### Text to read
Kansas State University Athletics

Darryl Winston 21 SE

SE: The “Winston Rule” Rooted in K-State/Marquette History

Dec 07, 2021 | Men's Basketball, Sports Extra

By: D. Scott Fritchen

The Myriad Convention Center, the original centerpiece of Oklahoma City's first major urban renewal project, opened on November 5, 1972. Today, it is known as Prairie Surf Studios. West Sheridan Avenue is to the north, South Robinson Avenue is to the west, West Reno Avenue is to the south, and what is now known as South Edward King Gaylord Boulevard is to the east. The original Myriad housed the professional hockey team Oklahoma City Blazers. It supported a seating capacity of 10,000.
 
On evening of March 17, 1977, in a NCAA Midwest Regional Semifinals matchup between No. 16 Kansas State (24-6) and No. 7 Marquette (21-7), the pre-tournament favorite, a crowd of 10,185, mostly filled with purple, packed tightly into the Myriad. In the final seconds, they witnessed a travesty so profound that 12 days after Marquette won the 1977 NCAA Championship, the National Basketball Committee repealed the original rule.

### Provided material
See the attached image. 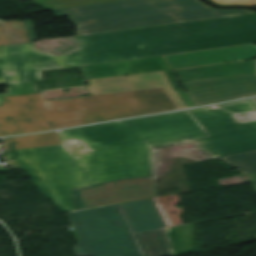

### What to do
1 - Set down the Winston Rule article from "Darryl Winston 21" to "capacity of 10,000.".
2 - Which streets does the Winston Rule article name as bordering the Myriad Convention Center?
The material has no connection to the Winston Rule article.

### Solutions in order
1 -
Darryl Winston 21 SE

SE: The “Winston Rule” Rooted in K-State/Marquette History

Dec 07, 2021 | Men's Basketball, Sports Extra

By: D. Scott Fritchen

The Myriad Convention Center, the original centerpiece of Oklahoma City's first major urban renewal project, opened on November 5, 1972. Today, it is known as Prairie Surf Studios. West Sheridan Avenue is to the north, South Robinson Avenue is to the west, West Reno Avenue is to the south, and what is now known as South Edward King Gaylord Boulevard is to the east. The original Myriad housed the professional hockey team Oklahoma City Blazers. It supported a seating capacity of 10,000.

2 - West Sheridan Avenue (north), South Robinson Avenue (west), West Reno Avenue (south), and South Edward King Gaylord Boulevard (east)